TBMM’nde kabul edilen İklim Kanunu, sivil toplum kuruluşları ve sektör temsilcilerinin görüşleri dikkate alınmadan, alelacele görüşülmeye açılarak yasalaştı. Kanunun hazırlanış sürecini ve içeriğini eleştirilere neden olurken CHP PM Üyesi Baran Bozoğlu, sürecin başından bu yana ciddi eksiklikler barındırdığını belirterek “İklim değişikliği gibi küresel ve ülkemizi doğrudan etkileyen bir konuda bu kadar yüzeysel ve aceleci bir yaklaşım kabul edilemez. Bu kanunun, ortak akılla, sivil toplumun ve yerel yönetimlerin katkısıyla hazırlanması gerekirdi” diye konuştu.

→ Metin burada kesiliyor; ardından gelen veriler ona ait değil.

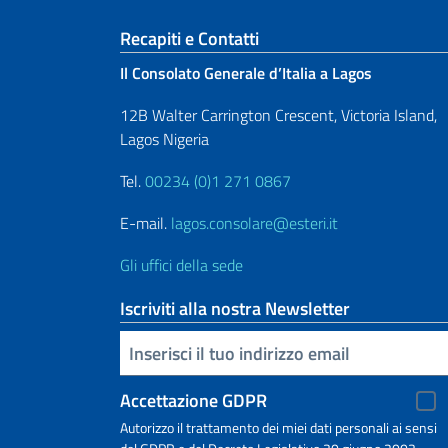
Sezione footer
Recapiti e Contatti
Il Consolato Generale d’Italia a Lagos
12B Walter Carrington Crescent, Victoria Island,
Lagos Nigeria
Tel.
00234 (0)1 271 0867
E-mail.
lagos.consolare@esteri.it
Gli uffici della sede
Iscriviti alla nostra Newsletter
Inserisci la tua email
Accettazione GDPR
Autorizzo il trattamento dei miei dati personali ai sensi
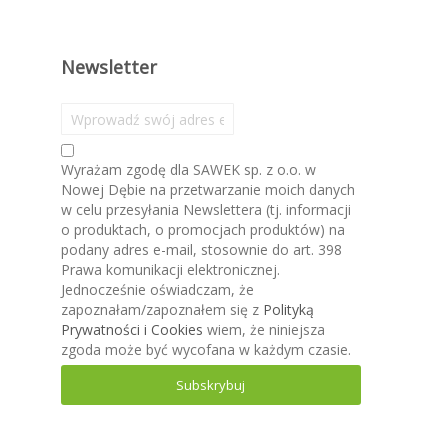
Newsletter
S
u
b
Wyrażam zgodę dla SAWEK sp. z o.o. w
s
Nowej Dębie na przetwarzanie moich danych
k
w celu przesyłania Newslettera (tj. informacji
r
o produktach, o promocjach produktów) na
y
podany adres e-mail, stosownie do art. 398
b
Prawa komunikacji elektronicznej.
u
Jednocześnie oświadczam, że
j
zapoznałam/zapoznałem się z
Polityką
n
Prywatności i Cookies
wiem, że niniejsza
a
zgoda może być wycofana w każdym czasie.
s
z
Subskrybuj
n
e
w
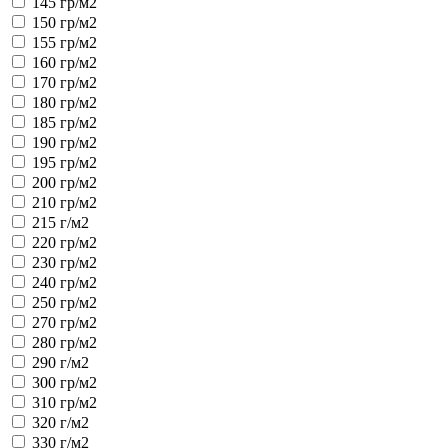
145 гр/м2
150 гр/м2
155 гр/м2
160 гр/м2
170 гр/м2
180 гр/м2
185 гр/м2
190 гр/м2
195 гр/м2
200 гр/м2
210 гр/м2
215 г/м2
220 гр/м2
230 гр/м2
240 гр/м2
250 гр/м2
270 гр/м2
280 гр/м2
290 г/м2
300 гр/м2
310 гр/м2
320 г/м2
330 г/м2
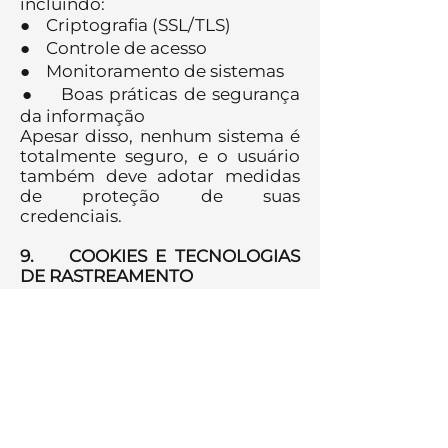
incluindo:
● Criptografia (SSL/TLS)
● Controle de acesso
● Monitoramento de sistemas
● Boas práticas de segurança
da informação
Apesar disso, nenhum sistema é
totalmente seguro, e o usuário
também deve adotar medidas
de proteção de suas
credenciais.
9. COOKIES E TECNOLOGIAS
DE RASTREAMENTO
A FEMAF utiliza cookies e
tecnologias similares para
melhorar a experiência de
navegação, garantir o
funcionamento adequado do
site e coletar informações
estatísticas sobre o uso da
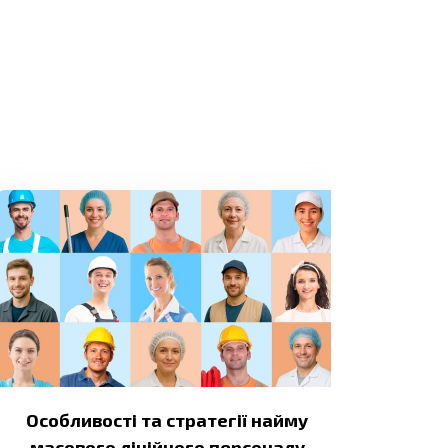
Особливості та стратегії найму
масового лінійного персоналу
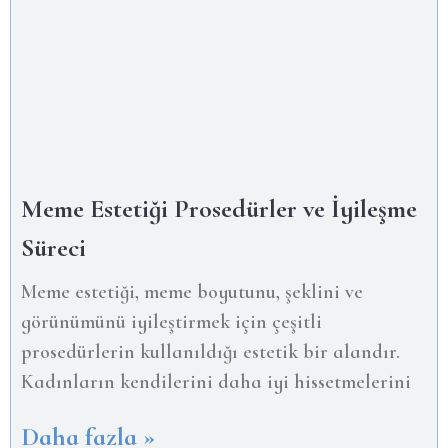
Meme Estetiği Prosedürler ve İyileşme
Süreci
Meme estetiği, meme boyutunu, şeklini ve
görünümünü iyileştirmek için çeşitli
prosedürlerin kullanıldığı estetik bir alandır.
Kadınların kendilerini daha iyi hissetmelerini
Daha fazla »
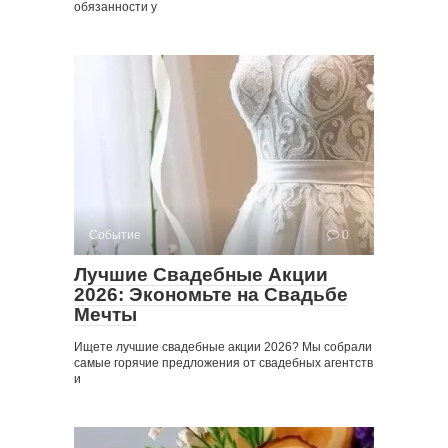
обязанности у
Событие
0
Лучшие Свадебные Акции
2026: Экономьте на Свадьбе
Мечты
Ищете лучшие свадебные акции 2026? Мы собрали
самые горячие предложения от свадебных агентств
и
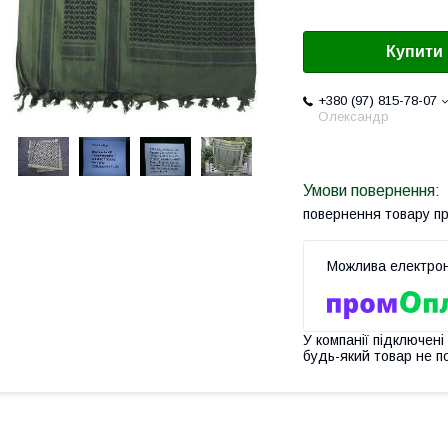
Купити
+380 (97) 815-78-07
Олександр
повернення товару п
У компанії підключені
будь-який товар не п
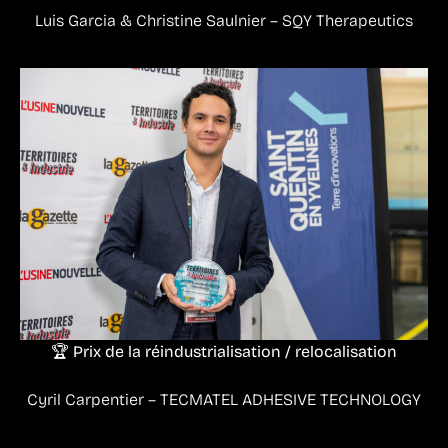
Luis Garcia & Christine Saulnier – SQY Therapeutics
🏆 Prix de la réindustrialisation / relocalisation
Cyril Carpentier – TECMATEL ADHESIVE TECHNOLOGY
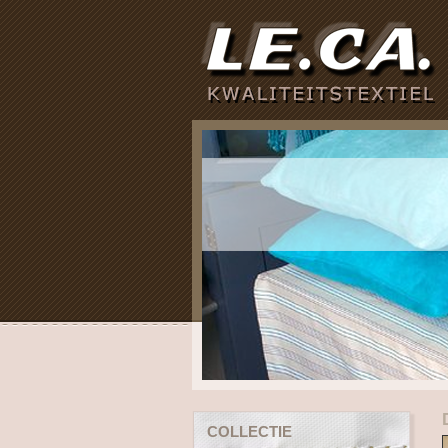
COLLECTIE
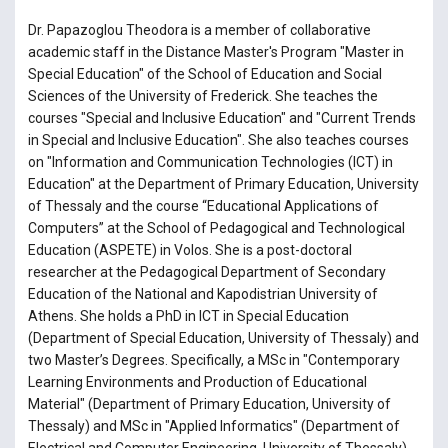
Dr. Papazoglou Theodora is a member of collaborative
academic staff in the Distance Master's Program "Master in
Special Education" of the School of Education and Social
Sciences of the University of Frederick. She teaches the
courses "Special and Inclusive Education" and "Current Trends
in Special and Inclusive Education". She also teaches courses
on "Information and Communication Technologies (ICT) in
Education" at the Department of Primary Education, University
of Thessaly and the course “Educational Applications of
Computers” at the School of Pedagogical and Technological
Education (ASPETE) in Volos. She is a post-doctoral
researcher at the Pedagogical Department of Secondary
Education of the National and Kapodistrian University of
Athens. She holds a PhD in ICT in Special Education
(Department of Special Education, University of Thessaly) and
two Master’s Degrees. Specifically, a MSc in "Contemporary
Learning Environments and Production of Educational
Material" (Department of Primary Education, University of
Thessaly) and MSc in "Applied Informatics" (Department of
Electrical and Computer Engineering, University of Thessaly).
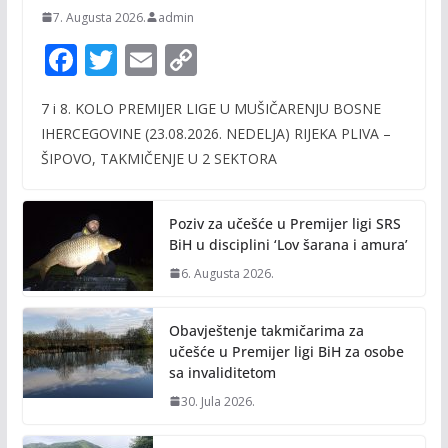
7. Augusta 2026.
admin
F
T
E
C
ac
w
m
o
7 i 8. KOLO PREMIJER LIGE U MUŠIČARENJU BOSNE
e
itt
ai
p
IHERCEGOVINE (23.08.2026. NEDELJA) RIJEKA PLIVA –
b
er
l
y
ŠIPOVO, TAKMIČENJE U 2 SEKTORA
o
Li
o
n
Poziv za učešće u Premijer ligi SRS
k
k
BiH u disciplini ‘Lov šarana i amura’
6. Augusta 2026.
Obavještenje takmičarima za
učešće u Premijer ligi BiH za osobe
sa invaliditetom
30. Jula 2026.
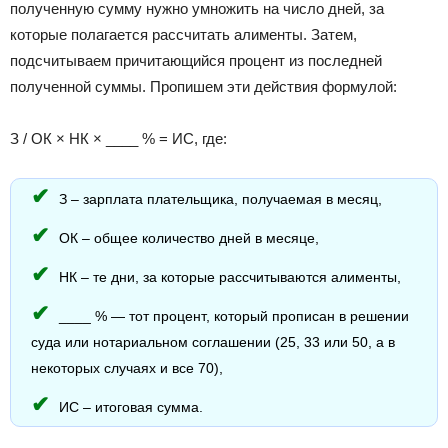
полученную сумму нужно умножить на число дней, за
которые полагается рассчитать алименты. Затем,
подсчитываем причитающийся процент из последней
полученной суммы. Пропишем эти действия формулой:
З / ОК × НК × ____ % = ИС, где:
З – зарплата плательщика, получаемая в месяц,
ОК – общее количество дней в месяце,
НК – те дни, за которые рассчитываются алименты,
____ % — тот процент, который прописан в решении
суда или нотариальном соглашении (25, 33 или 50, а в
некоторых случаях и все 70),
ИС – итоговая сумма.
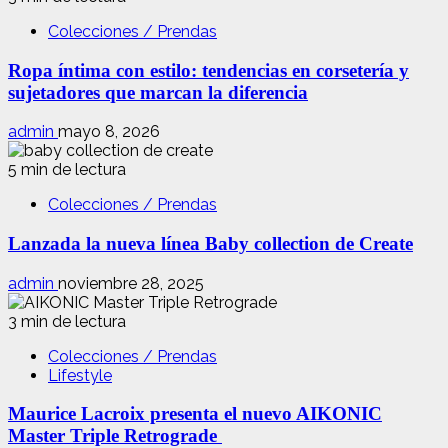
Colecciones / Prendas
Ropa íntima con estilo: tendencias en corsetería y
sujetadores que marcan la diferencia
admin
mayo 8, 2026
5 min de lectura
Colecciones / Prendas
Lanzada la nueva línea Baby collection de Create
admin
noviembre 28, 2025
3 min de lectura
Colecciones / Prendas
Lifestyle
Maurice Lacroix presenta el nuevo AIKONIC
Master Triple Retrograde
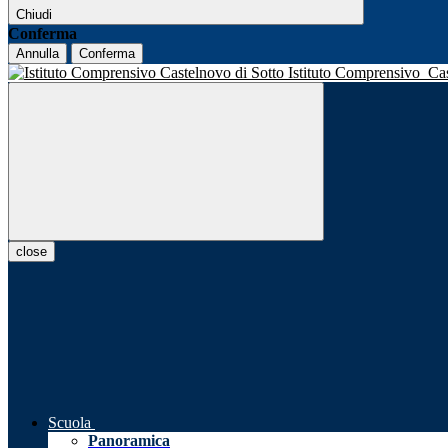
Chiudi
Conferma
Annulla
Conferma
Istituto Comprensivo
Ca
close
Scuola
Panoramica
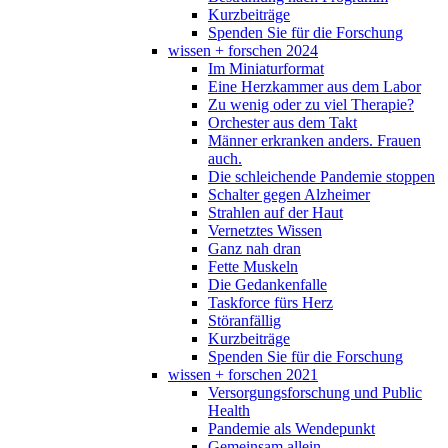
Kurzbeiträge
Spenden Sie für die Forschung
wissen + forschen 2024
Im Miniaturformat
Eine Herzkammer aus dem Labor
Zu wenig oder zu viel Therapie?
Orchester aus dem Takt
Männer erkranken anders. Frauen
auch.
Die schleichende Pandemie stoppen
Schalter gegen Alzheimer
Strahlen auf der Haut
Vernetztes Wissen
Ganz nah dran
Fette Muskeln
Die Gedankenfalle
Taskforce fürs Herz
Störanfällig
Kurzbeiträge
Spenden Sie für die Forschung
wissen + forschen 2021
Versorgungsforschung und Public
Health
Pandemie als Wendepunkt
Gemeinsam allein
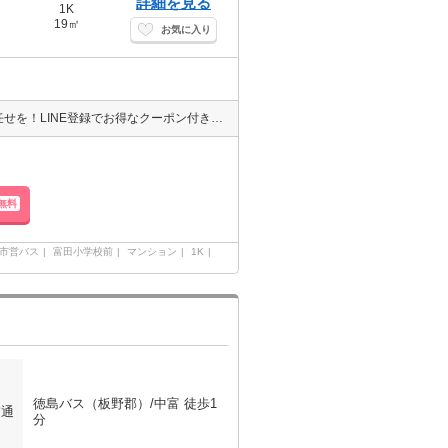
詳細を見る
1K
19㎡
お気に入り
徳島県でのお部屋探しなら☆エイブル空港店・八万店・鳴門店☆にお任せを！LINE登録でお得なクーポン付き！→@701vdbki エイブルならネット掲載の物件どこでもご紹介可能となっております！
無料
市営バス
富田小学校前
マンション
1K
徳島バス（板野郡）/中富 徒歩1
交通
分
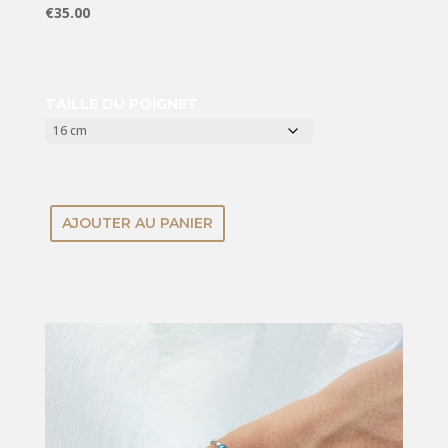
€
35.00
TAILLE DU POIGNET
AJOUTER AU PANIER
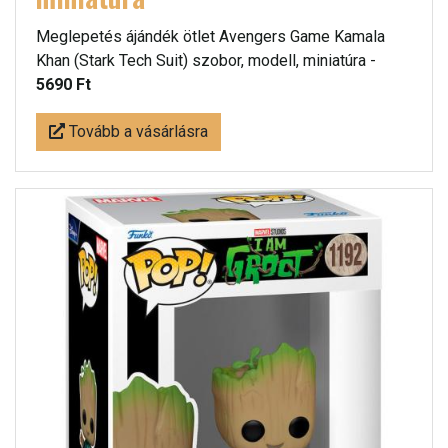
Meglepetés ájándék ötlet Avengers Game Kamala
Khan (Stark Tech Suit) szobor, modell, miniatúra -
5690 Ft
Tovább a vásárlásra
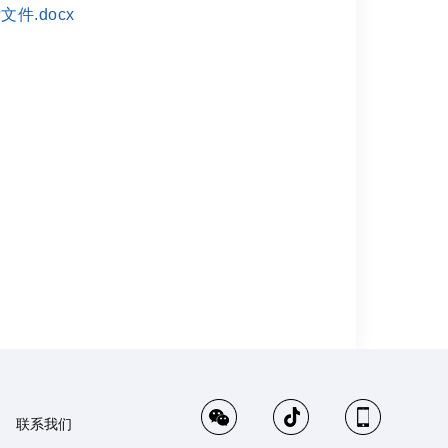
.docx
联系我们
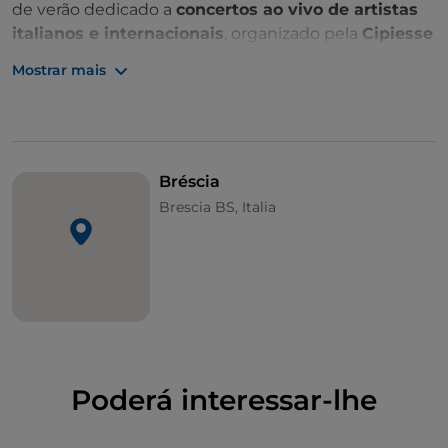
de verão dedicado a
concertos ao vivo de artistas
italianos e internacionais
, organizado pela
Cipiesse
e patrocinado pelo
Município de Bréscia
.
Mostrar mais
O festival transforma a cidade num palco difuso, com
dois locais principais: o
Parque Sam Quilleri – Arena
Campo Marte
na primeira parte da temporada e a
histórica
Piazza Loggia
nas noites de setembro.
Bréscia
Programa Brescia Summer Music 2026 –
Brescia BS, Italia
Campo Marte
O festival começa com uma série de concertos na
área de Campo Marte:
2 de julho
– 22SIMBA, Lil Cr, Nabi, Incis Zone22
4 de julho
–
Emma
live tour 2026
6 de julho
–
GEMITAIZ
– “Elsewhere Live Tour
Poderá interessar-lhe
2026”
8 de julho
–
Europe
, histórica banda de rock
internacional dos anos 80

“PARİS ANLAŞMASI’NIN RUHUNA AYKIRI”
Baran Bozoğlu, Türkiye’nin taraf olduğu Paris İklim Anlaşması kapsamında atması gereken adımların kanunda yeterince tanımlanmadığını, özellikle iklim değişikliğine uyum konusunda ciddi eksiklikler olduğunu aktararak “Kentlerimizin ve milletimizin daha az zarar görmesi için somut önlemler içeren düzenlemelere yer verilmediği gibi, yerel yönetimlerin desteklenmesine dair herhangi bir taahhüt de kanunda yer almıyor” dedi. Ayrıca tarım, balıkçılık ve ormancılık gibi iklim krizinden doğrudan etkilenen sektörler için de net ve koruyucu çerçeveler çizilmediğini söyleyen Bozoğlu, Türkiye’nin ciddi bir kuraklık riski altında olmasına rağmen bu alanda da hiçbir somut düzenlemeye yer verilmediğini vurguladı. Yeni yasa ile birlikte kurulması öngörülen karbon borsası da muhalefetin eleştirdiği en önemli başlıklardan biri oldu. Bozoğlu, karbon borsasının geçmişte TBMM’de kurulan komisyonların ve İklim Şûrası’nın kararları temel alınarak değil, doğrudan en fazla sera gazı emisyonuna neden olan sektörlerin etkisiyle şekillendirildiğini ifade eden Bozoğlu, “Karbon borsasının SPK ve Borsa İstanbul gibi güvenilir yapılar üzerinden oluşturulması gerektiğini defalarca dile getirdik. Ancak bu çağrılarımız dikkate alınmadı. Bunun yerine kirletici yükü yüksek olan tesislerin söz sahibi olacağı bir yapı oluşturuldu” dedi. Bozoğlu, bu durumun Türkiye’nin Avrupa Birliği’ne ihracat yapan üreticilerini ve emekçilerini büyük bir risk altında bıraktığını söyledi.
AB SÜRECİ TEHLİKEYE GİRDİ
İhracatçıların Avrupa Birliği sınırında karşılaşabileceği karbon vergilendirme uygulamasına karşı önlem alınmamasını da sert sözlerle eleştiren Bozoğlu, “Türkiye 2015’ten bu yana bu riskin farkındaydı, ancak AKP iktidarı şeffaf ve somut bir süreç yürütmedi. Bu nedenle şu anda en büyük risk altında olanlar üreticilerimiz, ihracatçılarımız ve onların yanında çalışan emekçilerimizdir” dedi.